It isn’t just that White men have been permitted to do more throughout American history, but also that what others have done has not been recognized as historically significant until recently.

The Statuary Hall collection at the U.S. Capitol is instructive here. The collection comprises 100 statues, two sent by each of the 50 states to represent figures important to their history, which the states can replace any time they choose. For example, in 2009, California replaced a statue of minister Thomas Starr King with one of Ronald Reagan.

In 2017, the collection included statues of at least eight Confederates, plus a handful of avowed white supremacists. Only eight were of women and none were of African Americans.

Since then, seven states have moved to replace statues in the Capitol.

Arkansas will soon replace both its statues with ones of music artist Johnny Cash and civil rights leader Daisy Bates. Florida will replace its Confederate statue with one of activist and educator Mary McLeod Bethune. North Carolina will replace its statue of a white supremacist governor with one of the Rev. Billy Graham. And Virginia will replace yet another statue of Lee with one of civil rights leader Barbara Johns.
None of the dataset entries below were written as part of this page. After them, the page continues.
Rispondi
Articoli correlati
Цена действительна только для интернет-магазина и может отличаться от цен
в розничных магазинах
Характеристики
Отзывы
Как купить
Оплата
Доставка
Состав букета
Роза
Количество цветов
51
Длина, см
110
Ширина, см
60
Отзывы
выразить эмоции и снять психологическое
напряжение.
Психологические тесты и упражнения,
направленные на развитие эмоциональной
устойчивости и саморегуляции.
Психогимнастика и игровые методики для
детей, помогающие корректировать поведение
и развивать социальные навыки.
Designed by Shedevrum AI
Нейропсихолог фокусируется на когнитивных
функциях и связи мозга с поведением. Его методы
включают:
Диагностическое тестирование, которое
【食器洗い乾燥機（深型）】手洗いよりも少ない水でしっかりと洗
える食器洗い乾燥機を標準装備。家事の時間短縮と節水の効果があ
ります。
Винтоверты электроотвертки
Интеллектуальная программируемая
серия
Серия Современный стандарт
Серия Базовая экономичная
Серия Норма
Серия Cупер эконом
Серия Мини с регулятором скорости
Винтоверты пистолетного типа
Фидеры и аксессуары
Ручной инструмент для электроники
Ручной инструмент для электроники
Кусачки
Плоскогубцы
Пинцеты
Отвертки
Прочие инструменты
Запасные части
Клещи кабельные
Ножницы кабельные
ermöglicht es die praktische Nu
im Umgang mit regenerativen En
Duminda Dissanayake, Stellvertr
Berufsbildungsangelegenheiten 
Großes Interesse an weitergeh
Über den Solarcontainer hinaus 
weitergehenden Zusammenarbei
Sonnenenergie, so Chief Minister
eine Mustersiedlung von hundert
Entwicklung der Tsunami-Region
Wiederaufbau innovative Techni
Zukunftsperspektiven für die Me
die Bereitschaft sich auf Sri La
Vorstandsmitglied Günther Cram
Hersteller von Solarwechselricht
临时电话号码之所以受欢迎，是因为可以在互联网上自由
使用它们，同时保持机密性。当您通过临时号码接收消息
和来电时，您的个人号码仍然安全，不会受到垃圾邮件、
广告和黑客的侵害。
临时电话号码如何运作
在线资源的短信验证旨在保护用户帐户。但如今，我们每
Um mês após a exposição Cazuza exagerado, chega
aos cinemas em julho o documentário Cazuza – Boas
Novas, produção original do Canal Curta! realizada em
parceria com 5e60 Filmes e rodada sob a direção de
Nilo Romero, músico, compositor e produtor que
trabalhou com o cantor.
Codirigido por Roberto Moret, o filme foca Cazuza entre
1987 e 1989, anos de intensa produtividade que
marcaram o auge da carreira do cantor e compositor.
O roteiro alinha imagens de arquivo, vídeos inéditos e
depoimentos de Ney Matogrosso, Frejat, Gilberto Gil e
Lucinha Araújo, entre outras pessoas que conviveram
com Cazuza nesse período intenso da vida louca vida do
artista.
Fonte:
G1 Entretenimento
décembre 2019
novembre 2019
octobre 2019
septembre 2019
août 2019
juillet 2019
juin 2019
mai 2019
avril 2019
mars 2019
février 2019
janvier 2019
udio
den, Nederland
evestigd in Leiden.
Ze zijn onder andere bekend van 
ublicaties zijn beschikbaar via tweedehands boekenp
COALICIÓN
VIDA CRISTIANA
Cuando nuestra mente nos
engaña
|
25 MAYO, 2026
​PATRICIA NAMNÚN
Other recent and forthcoming changes should make the collection more representative of the country. In 2019, Nebraska replaced a statue of politician William Jennings Bryan with one of civil rights hero Chief Standing Bear. The state also has a statue of Willa Cather on the way. Washington state just approved one of Nisqually leader Billy Frank Jr., and Utah is working on a statue of Martha Hughes Cannon, the first woman in U.S. history to be elected as a state senator.